— start —
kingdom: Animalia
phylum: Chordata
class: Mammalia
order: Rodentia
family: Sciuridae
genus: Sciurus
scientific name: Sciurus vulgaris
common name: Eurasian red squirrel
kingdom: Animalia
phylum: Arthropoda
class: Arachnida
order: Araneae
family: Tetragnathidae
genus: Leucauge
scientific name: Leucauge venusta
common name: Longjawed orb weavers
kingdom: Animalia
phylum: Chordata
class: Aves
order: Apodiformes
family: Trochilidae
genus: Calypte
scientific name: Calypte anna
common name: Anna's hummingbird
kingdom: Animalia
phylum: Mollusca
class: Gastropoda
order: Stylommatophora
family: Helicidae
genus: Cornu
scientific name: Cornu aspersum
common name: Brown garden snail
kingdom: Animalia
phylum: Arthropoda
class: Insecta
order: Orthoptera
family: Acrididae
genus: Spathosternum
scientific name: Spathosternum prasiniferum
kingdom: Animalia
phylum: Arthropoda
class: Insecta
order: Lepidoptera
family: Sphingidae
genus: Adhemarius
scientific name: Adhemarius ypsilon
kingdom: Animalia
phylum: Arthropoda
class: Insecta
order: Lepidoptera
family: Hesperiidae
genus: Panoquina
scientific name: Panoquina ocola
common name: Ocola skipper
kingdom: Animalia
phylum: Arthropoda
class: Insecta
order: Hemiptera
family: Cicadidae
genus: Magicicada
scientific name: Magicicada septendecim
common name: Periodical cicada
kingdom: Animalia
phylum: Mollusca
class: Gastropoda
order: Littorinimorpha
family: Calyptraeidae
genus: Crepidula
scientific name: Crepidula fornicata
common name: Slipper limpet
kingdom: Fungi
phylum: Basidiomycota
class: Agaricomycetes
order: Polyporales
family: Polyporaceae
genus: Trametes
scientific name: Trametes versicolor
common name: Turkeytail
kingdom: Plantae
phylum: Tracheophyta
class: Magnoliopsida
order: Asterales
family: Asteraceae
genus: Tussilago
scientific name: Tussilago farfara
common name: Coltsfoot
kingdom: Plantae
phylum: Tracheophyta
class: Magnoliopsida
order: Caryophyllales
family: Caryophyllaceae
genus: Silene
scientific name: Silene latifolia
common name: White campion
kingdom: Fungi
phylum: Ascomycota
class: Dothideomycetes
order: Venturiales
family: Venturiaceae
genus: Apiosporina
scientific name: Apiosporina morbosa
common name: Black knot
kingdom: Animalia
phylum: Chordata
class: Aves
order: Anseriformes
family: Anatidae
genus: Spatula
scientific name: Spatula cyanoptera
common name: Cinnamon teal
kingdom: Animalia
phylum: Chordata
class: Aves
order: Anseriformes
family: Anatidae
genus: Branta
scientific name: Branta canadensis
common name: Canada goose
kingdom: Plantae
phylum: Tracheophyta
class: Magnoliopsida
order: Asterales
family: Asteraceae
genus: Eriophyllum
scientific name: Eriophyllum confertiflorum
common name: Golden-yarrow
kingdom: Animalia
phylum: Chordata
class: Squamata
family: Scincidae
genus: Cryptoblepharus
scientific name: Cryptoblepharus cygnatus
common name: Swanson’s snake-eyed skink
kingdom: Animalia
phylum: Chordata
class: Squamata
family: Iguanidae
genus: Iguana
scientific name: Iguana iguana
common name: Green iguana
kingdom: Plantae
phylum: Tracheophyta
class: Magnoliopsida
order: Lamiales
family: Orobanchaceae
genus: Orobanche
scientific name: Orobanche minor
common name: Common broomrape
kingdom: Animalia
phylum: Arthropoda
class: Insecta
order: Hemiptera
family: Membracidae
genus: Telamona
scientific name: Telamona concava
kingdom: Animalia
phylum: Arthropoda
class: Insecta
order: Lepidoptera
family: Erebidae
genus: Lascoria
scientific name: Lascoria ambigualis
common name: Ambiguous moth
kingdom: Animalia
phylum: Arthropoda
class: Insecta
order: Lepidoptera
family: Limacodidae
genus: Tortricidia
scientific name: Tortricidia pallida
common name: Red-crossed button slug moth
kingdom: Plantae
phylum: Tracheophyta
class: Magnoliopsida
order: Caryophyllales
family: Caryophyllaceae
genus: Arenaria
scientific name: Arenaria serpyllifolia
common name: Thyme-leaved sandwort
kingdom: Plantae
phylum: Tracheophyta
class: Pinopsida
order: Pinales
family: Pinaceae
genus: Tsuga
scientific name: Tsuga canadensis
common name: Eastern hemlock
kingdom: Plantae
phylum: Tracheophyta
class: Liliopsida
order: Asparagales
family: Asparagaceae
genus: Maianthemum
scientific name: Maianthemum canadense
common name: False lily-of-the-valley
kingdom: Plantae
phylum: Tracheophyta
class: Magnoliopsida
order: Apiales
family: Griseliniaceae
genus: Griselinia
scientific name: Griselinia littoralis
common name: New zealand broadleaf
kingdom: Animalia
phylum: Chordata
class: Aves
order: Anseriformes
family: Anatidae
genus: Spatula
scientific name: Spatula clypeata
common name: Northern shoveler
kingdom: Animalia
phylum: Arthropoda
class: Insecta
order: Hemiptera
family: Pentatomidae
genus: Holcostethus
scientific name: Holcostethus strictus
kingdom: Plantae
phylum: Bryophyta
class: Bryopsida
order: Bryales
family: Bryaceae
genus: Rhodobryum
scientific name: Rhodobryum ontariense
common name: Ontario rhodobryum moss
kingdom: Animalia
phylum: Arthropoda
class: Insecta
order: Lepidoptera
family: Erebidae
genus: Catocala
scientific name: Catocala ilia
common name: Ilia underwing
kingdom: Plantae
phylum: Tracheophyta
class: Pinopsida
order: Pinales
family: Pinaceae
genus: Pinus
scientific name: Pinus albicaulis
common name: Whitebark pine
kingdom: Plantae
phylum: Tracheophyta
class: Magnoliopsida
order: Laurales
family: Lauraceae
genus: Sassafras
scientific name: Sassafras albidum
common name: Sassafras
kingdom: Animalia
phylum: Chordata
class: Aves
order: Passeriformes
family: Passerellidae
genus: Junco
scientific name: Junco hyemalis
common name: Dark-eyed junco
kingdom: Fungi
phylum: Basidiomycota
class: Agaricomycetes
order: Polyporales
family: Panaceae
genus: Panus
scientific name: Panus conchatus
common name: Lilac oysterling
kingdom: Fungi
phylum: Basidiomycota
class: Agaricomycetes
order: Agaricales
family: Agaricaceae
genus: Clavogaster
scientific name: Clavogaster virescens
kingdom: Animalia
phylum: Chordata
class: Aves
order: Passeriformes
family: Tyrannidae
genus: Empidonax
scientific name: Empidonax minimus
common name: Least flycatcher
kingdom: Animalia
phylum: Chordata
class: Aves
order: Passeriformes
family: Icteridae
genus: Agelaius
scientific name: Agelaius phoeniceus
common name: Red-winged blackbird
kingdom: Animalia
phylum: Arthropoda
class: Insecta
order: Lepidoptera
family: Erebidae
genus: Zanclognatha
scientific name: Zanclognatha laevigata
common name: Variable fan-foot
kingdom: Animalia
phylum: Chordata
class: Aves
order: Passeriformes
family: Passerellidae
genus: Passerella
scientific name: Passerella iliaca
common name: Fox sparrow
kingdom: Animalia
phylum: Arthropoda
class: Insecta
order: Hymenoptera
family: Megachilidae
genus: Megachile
— end —
→ **PROBLEM REQUIREMENTS**
Please go through all of the data above and change "common name" to "vernacular name" wherever it appears, keeping every other line unchanged.

→ **CORRECT RESULT**
kingdom: Animalia
phylum: Chordata
class: Mammalia
order: Rodentia
family: Sciuridae
genus: Sciurus
scientific name: Sciurus vulgaris
vernacular name: Eurasian red squirrel
kingdom: Animalia
phylum: Arthropoda
class: Arachnida
order: Araneae
family: Tetragnathidae
genus: Leucauge
scientific name: Leucauge venusta
vernacular name: Longjawed orb weavers
kingdom: Animalia
phylum: Chordata
class: Aves
order: Apodiformes
family: Trochilidae
genus: Calypte
scientific name: Calypte anna
vernacular name: Anna's hummingbird
kingdom: Animalia
phylum: Mollusca
class: Gastropoda
order: Stylommatophora
family: Helicidae
genus: Cornu
scientific name: Cornu aspersum
vernacular name: Brown garden snail
kingdom: Animalia
phylum: Arthropoda
class: Insecta
order: Orthoptera
family: Acrididae
genus: Spathosternum
scientific name: Spathosternum prasiniferum
kingdom: Animalia
phylum: Arthropoda
class: Insecta
order: Lepidoptera
family: Sphingidae
genus: Adhemarius
scientific name: Adhemarius ypsilon
kingdom: Animalia
phylum: Arthropoda
class: Insecta
order: Lepidoptera
family: Hesperiidae
genus: Panoquina
scientific name: Panoquina ocola
vernacular name: Ocola skipper
kingdom: Animalia
phylum: Arthropoda
class: Insecta
order: Hemiptera
family: Cicadidae
genus: Magicicada
scientific name: Magicicada septendecim
vernacular name: Periodical cicada
kingdom: Animalia
phylum: Mollusca
class: Gastropoda
order: Littorinimorpha
family: Calyptraeidae
genus: Crepidula
scientific name: Crepidula fornicata
vernacular name: Slipper limpet
kingdom: Fungi
phylum: Basidiomycota
class: Agaricomycetes
order: Polyporales
family: Polyporaceae
genus: Trametes
scientific name: Trametes versicolor
vernacular name: Turkeytail
kingdom: Plantae
phylum: Tracheophyta
class: Magnoliopsida
order: Asterales
family: Asteraceae
genus: Tussilago
scientific name: Tussilago farfara
vernacular name: Coltsfoot
kingdom: Plantae
phylum: Tracheophyta
class: Magnoliopsida
order: Caryophyllales
family: Caryophyllaceae
genus: Silene
scientific name: Silene latifolia
vernacular name: White campion
kingdom: Fungi
phylum: Ascomycota
class: Dothideomycetes
order: Venturiales
family: Venturiaceae
genus: Apiosporina
scientific name: Apiosporina morbosa
vernacular name: Black knot
kingdom: Animalia
phylum: Chordata
class: Aves
order: Anseriformes
family: Anatidae
genus: Spatula
scientific name: Spatula cyanoptera
vernacular name: Cinnamon teal
kingdom: Animalia
phylum: Chordata
class: Aves
order: Anseriformes
family: Anatidae
genus: Branta
scientific name: Branta canadensis
vernacular name: Canada goose
kingdom: Plantae
phylum: Tracheophyta
class: Magnoliopsida
order: Asterales
family: Asteraceae
genus: Eriophyllum
scientific name: Eriophyllum confertiflorum
vernacular name: Golden-yarrow
kingdom: Animalia
phylum: Chordata
class: Squamata
family: Scincidae
genus: Cryptoblepharus
scientific name: Cryptoblepharus cygnatus
vernacular name: Swanson’s snake-eyed skink
kingdom: Animalia
phylum: Chordata
class: Squamata
family: Iguanidae
genus: Iguana
scientific name: Iguana iguana
vernacular name: Green iguana
kingdom: Plantae
phylum: Tracheophyta
class: Magnoliopsida
order: Lamiales
family: Orobanchaceae
genus: Orobanche
scientific name: Orobanche minor
vernacular name: Common broomrape
kingdom: Animalia
phylum: Arthropoda
class: Insecta
order: Hemiptera
family: Membracidae
genus: Telamona
scientific name: Telamona concava
kingdom: Animalia
phylum: Arthropoda
class: Insecta
order: Lepidoptera
family: Erebidae
genus: Lascoria
scientific name: Lascoria ambigualis
vernacular name: Ambiguous moth
kingdom: Animalia
phylum: Arthropoda
class: Insecta
order: Lepidoptera
family: Limacodidae
genus: Tortricidia
scientific name: Tortricidia pallida
vernacular name: Red-crossed button slug moth
kingdom: Plantae
phylum: Tracheophyta
class: Magnoliopsida
order: Caryophyllales
family: Caryophyllaceae
genus: Arenaria
scientific name: Arenaria serpyllifolia
vernacular name: Thyme-leaved sandwort
kingdom: Plantae
phylum: Tracheophyta
class: Pinopsida
order: Pinales
family: Pinaceae
genus: Tsuga
scientific name: Tsuga canadensis
vernacular name: Eastern hemlock
kingdom: Plantae
phylum: Tracheophyta
class: Liliopsida
order: Asparagales
family: Asparagaceae
genus: Maianthemum
scientific name: Maianthemum canadense
vernacular name: False lily-of-the-valley
kingdom: Plantae
phylum: Tracheophyta
class: Magnoliopsida
order: Apiales
family: Griseliniaceae
genus: Griselinia
scientific name: Griselinia littoralis
vernacular name: New zealand broadleaf
kingdom: Animalia
phylum: Chordata
class: Aves
order: Anseriformes
family: Anatidae
genus: Spatula
scientific name: Spatula clypeata
vernacular name: Northern shoveler
kingdom: Animalia
phylum: Arthropoda
class: Insecta
order: Hemiptera
family: Pentatomidae
genus: Holcostethus
scientific name: Holcostethus strictus
kingdom: Plantae
phylum: Bryophyta
class: Bryopsida
order: Bryales
family: Bryaceae
genus: Rhodobryum
scientific name: Rhodobryum ontariense
vernacular name: Ontario rhodobryum moss
kingdom: Animalia
phylum: Arthropoda
class: Insecta
order: Lepidoptera
family: Erebidae
genus: Catocala
scientific name: Catocala ilia
vernacular name: Ilia underwing
kingdom: Plantae
phylum: Tracheophyta
class: Pinopsida
order: Pinales
family: Pinaceae
genus: Pinus
scientific name: Pinus albicaulis
vernacular name: Whitebark pine
kingdom: Plantae
phylum: Tracheophyta
class: Magnoliopsida
order: Laurales
family: Lauraceae
genus: Sassafras
scientific name: Sassafras albidum
vernacular name: Sassafras
kingdom: Animalia
phylum: Chordata
class: Aves
order: Passeriformes
family: Passerellidae
genus: Junco
scientific name: Junco hyemalis
vernacular name: Dark-eyed junco
kingdom: Fungi
phylum: Basidiomycota
class: Agaricomycetes
order: Polyporales
family: Panaceae
genus: Panus
scientific name: Panus conchatus
vernacular name: Lilac oysterling
kingdom: Fungi
phylum: Basidiomycota
class: Agaricomycetes
order: Agaricales
family: Agaricaceae
genus: Clavogaster
scientific name: Clavogaster virescens
kingdom: Animalia
phylum: Chordata
class: Aves
order: Passeriformes
family: Tyrannidae
genus: Empidonax
scientific name: Empidonax minimus
vernacular name: Least flycatcher
kingdom: Animalia
phylum: Chordata
class: Aves
order: Passeriformes
family: Icteridae
genus: Agelaius
scientific name: Agelaius phoeniceus
vernacular name: Red-winged blackbird
kingdom: Animalia
phylum: Arthropoda
class: Insecta
order: Lepidoptera
family: Erebidae
genus: Zanclognatha
scientific name: Zanclognatha laevigata
vernacular name: Variable fan-foot
kingdom: Animalia
phylum: Chordata
class: Aves
order: Passeriformes
family: Passerellidae
genus: Passerella
scientific name: Passerella iliaca
vernacular name: Fox sparrow
kingdom: Animalia
phylum: Arthropoda
class: Insecta
order: Hymenoptera
family: Megachilidae
genus: Megachile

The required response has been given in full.